* _Goal of the exercise_
Taking the listing below, restate word for word each line from the line with "- hepatic veins: box" to the line with "- planned liver", ends included, and stop there.

* _Dataset extract_
>>>

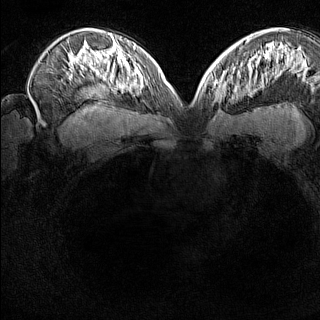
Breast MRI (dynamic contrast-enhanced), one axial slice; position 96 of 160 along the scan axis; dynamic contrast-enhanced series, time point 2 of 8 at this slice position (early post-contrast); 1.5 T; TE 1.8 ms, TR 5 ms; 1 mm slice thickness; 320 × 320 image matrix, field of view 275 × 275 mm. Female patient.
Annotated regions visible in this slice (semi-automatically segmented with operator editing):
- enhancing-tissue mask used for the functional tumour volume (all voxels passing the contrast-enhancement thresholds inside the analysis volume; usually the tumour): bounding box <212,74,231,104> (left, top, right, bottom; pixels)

<<<
>>>

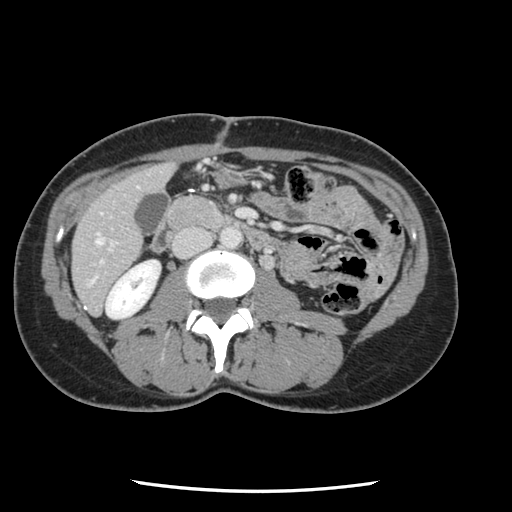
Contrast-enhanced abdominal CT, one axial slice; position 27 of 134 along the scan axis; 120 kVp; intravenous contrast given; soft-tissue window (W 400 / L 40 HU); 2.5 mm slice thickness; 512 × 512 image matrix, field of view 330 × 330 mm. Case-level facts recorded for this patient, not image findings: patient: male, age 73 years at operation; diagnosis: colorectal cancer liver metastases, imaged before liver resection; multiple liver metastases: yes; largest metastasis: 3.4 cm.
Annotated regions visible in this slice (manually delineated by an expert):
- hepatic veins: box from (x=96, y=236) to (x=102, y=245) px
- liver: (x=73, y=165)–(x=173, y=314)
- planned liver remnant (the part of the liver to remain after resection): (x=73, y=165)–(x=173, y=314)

<<<

* _Written solution_
- hepatic veins: box from (x=96, y=236) to (x=102, y=245) px
- liver: (x=73, y=165)–(x=173, y=314)
- planned liver remnant (the part of the liver to remain after resection): (x=73, y=165)–(x=173, y=314)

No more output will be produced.